Posted 4/27/2011 12:04 AM by Ka Chun Yu | Comments

To celebrate the 21st anniversary of the Hubble Space Telescope, a spectacular image of the pair of colliding galaxies Arp 273 was released. Click on the image to get a super-enormous 4000-pixel wide version of the image (or this link for the full-size TIFF at roughly 8000 pixels across, and 120 MB in size):

Although the pair is known as Arp 273, the individual galaxies are UGC 1810 (top) and UGC 1813 (bottom).

Most galaxies reside in clusters.  The distances between them may be typically tens to hundreds of galactic diameters.  Hence near-misses, collisions, and mergers are quite common as galaxies orbit collectively around themselves in the cluster.  (This isn't the case for the stars inside the galaxies.  The stellar distances are millions of times larger than stellar diameters, so stellar mergers and near-misses are far rarer for all of the stars within a pair of colliding galaxies like above.)

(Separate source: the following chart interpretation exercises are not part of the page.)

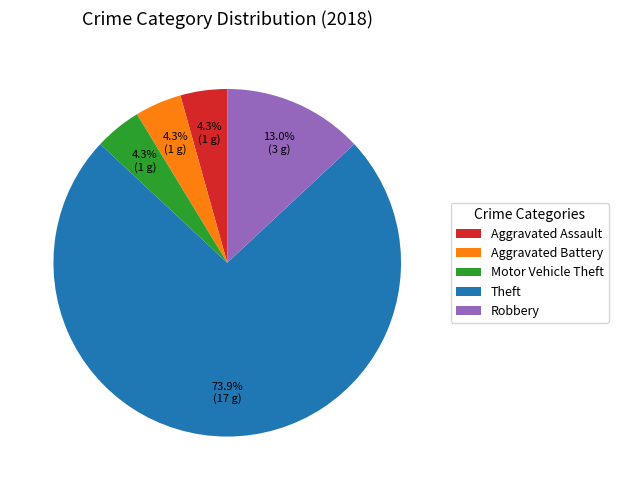

What percentage is NOT represented by Aggravated Assault?

95.7%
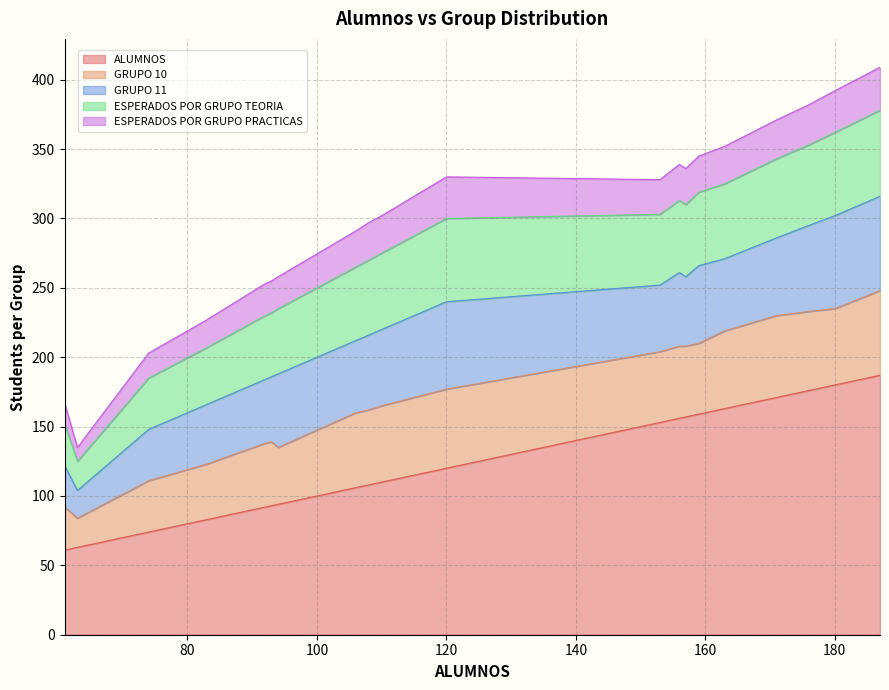

Between 153 and 106, which is larger?

153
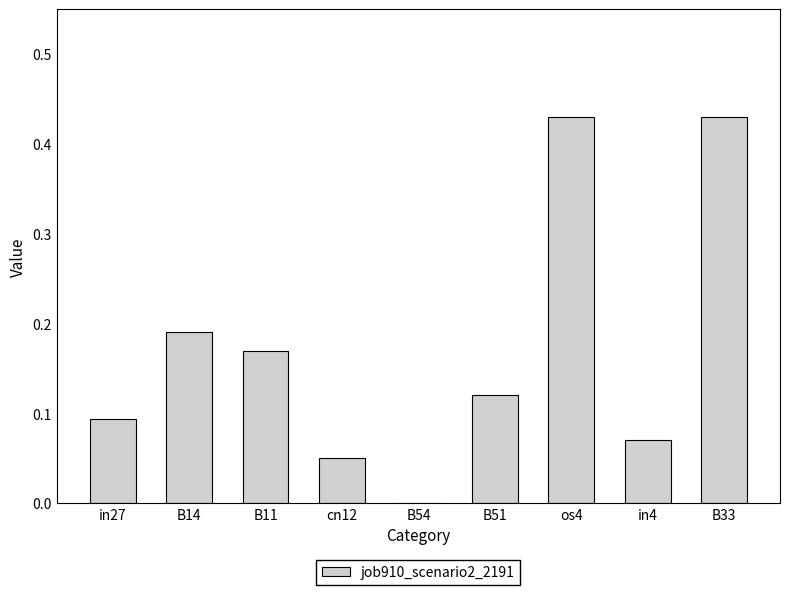

The value at cn12 is 0.1. True or false?

False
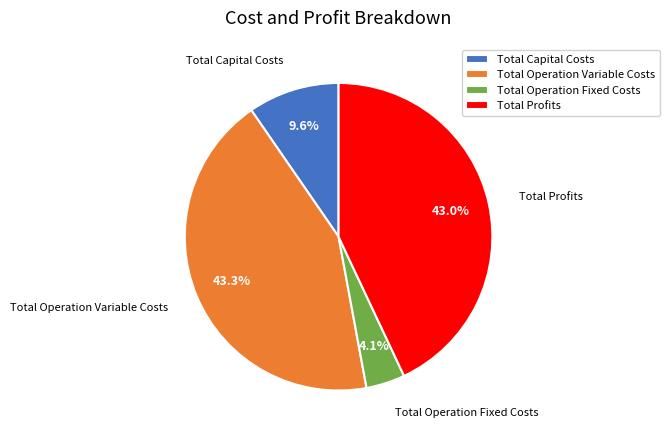

Is it true that Total Profits is 37% of the pie?

False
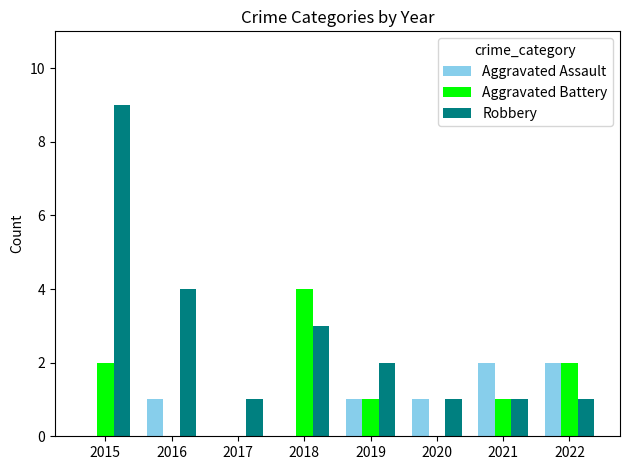

What is the maximum value for Robbery?

9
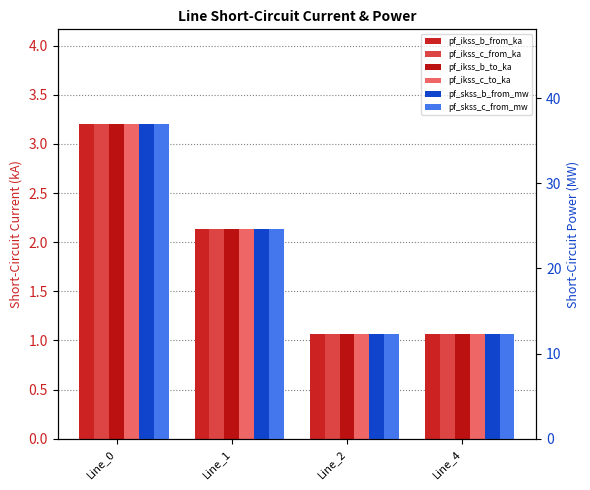

Is the value of pf_skss_b_from_mw at Line_0 greater than the value of pf_ikss_c_to_ka at Line_1?

Yes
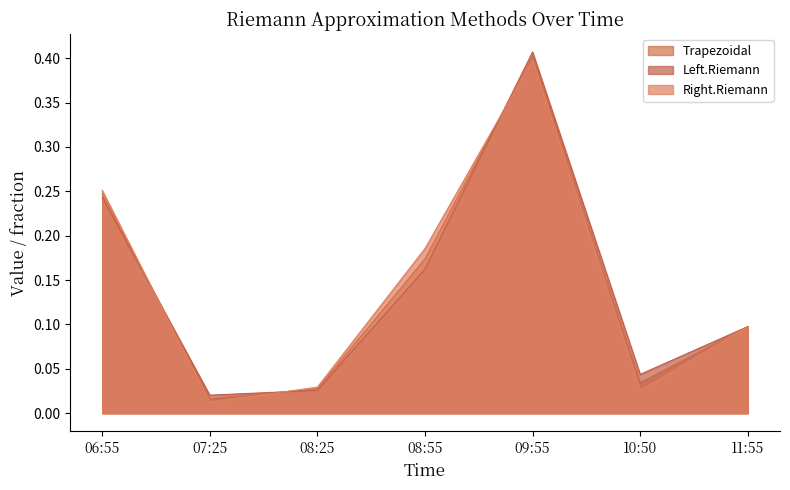

Reading left to right, transcribe all the data shown in this chart.

Trapezoidal: 06:55=0.2	07:25=0.0	08:25=0.0	08:55=0.2	09:55=0.4	10:50=0.0	11:55=0.1
Left.Riemann: 06:55=0.2	07:25=0.0	08:25=0.0	08:55=0.2	09:55=0.4	10:50=0.0	11:55=0.1
Right.Riemann: 06:55=0.3	07:25=0.0	08:25=0.0	08:55=0.2	09:55=0.4	10:50=0.0	11:55=0.1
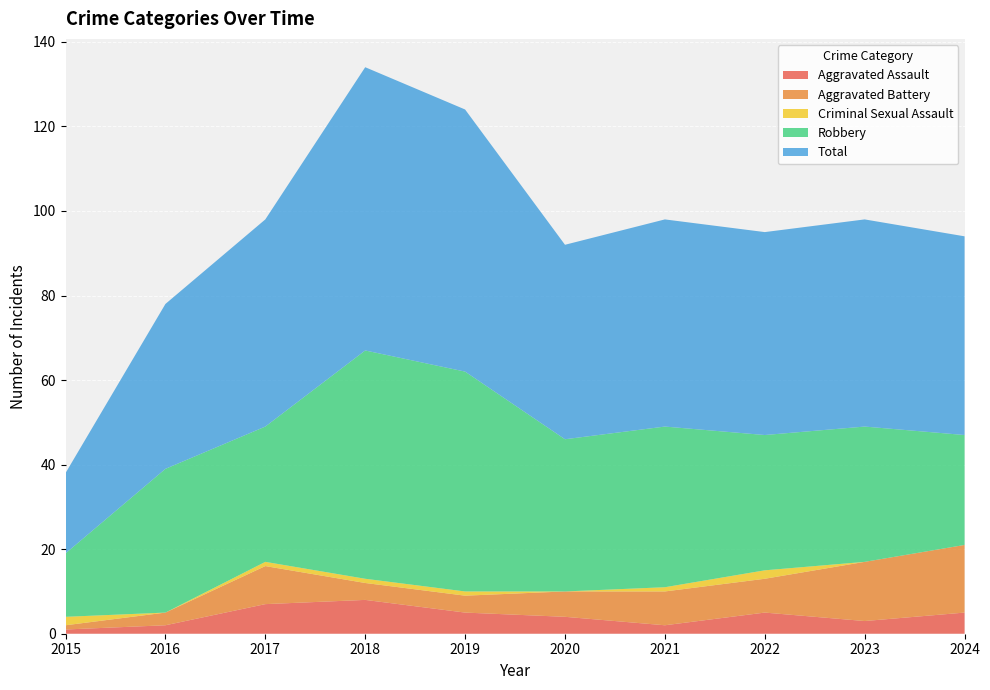

Reading left to right, what are all the values shown in this chart?

Aggravated Assault: 1	2	7	8	5	4	2	5	3	5
Aggravated Battery: 1	3	9	4	4	6	8	8	14	16
Criminal Sexual Assault: 2	0	1	1	1	0	1	2	0	0
Robbery: 15	34	32	54	52	36	38	32	32	26
Total: 19	39	49	67	62	46	49	48	49	47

The gravitational interplay between the pairs of galaxies lead to the tidal tails of stars that seem to bridge the two.  The larger galaxy's outer spiral arm is wrapping around itself, almost completing a ring around the galaxy.  The close pass has also disrupted the clouds of dark molecular gas and dust.  Instead of neatly following the spiral arms, they are spread out.  Some of it has been pushed and compressed, with clumps of clouds collapsing to form clusters of young stars.

A periodic series of stellar clusters can be seen running horizontally across the top of UGC 1810.  Different telescope filters were used to create the color composite from Hubble's Wide Field Camera 3.  Here the blue color represents ultraviolet (UV) radiation from young, massive stars, which live fast, and die young.  The winds and outflows from these and other young stars disrupt the molecular gas surrounding them in their natal environment.  Massive stars blowing up as supernovae can finish off the clouds, leaving the remaining young stars in the cluster -- now unbounded by the gravity of the parent cloud -- to spread out and percolate in their orbits through the rest of the galactic disk.

In addition to a fascinating snapshot into the collision and mergers of these galaxies (which can take hundreds of millions to billions of years), a picture like this also reveals all of the activity that goes on in galaxies.  There are hints of star birth, star death, and the cycling of matter as it goes from molecular clouds to stars and back into the interstellar medium.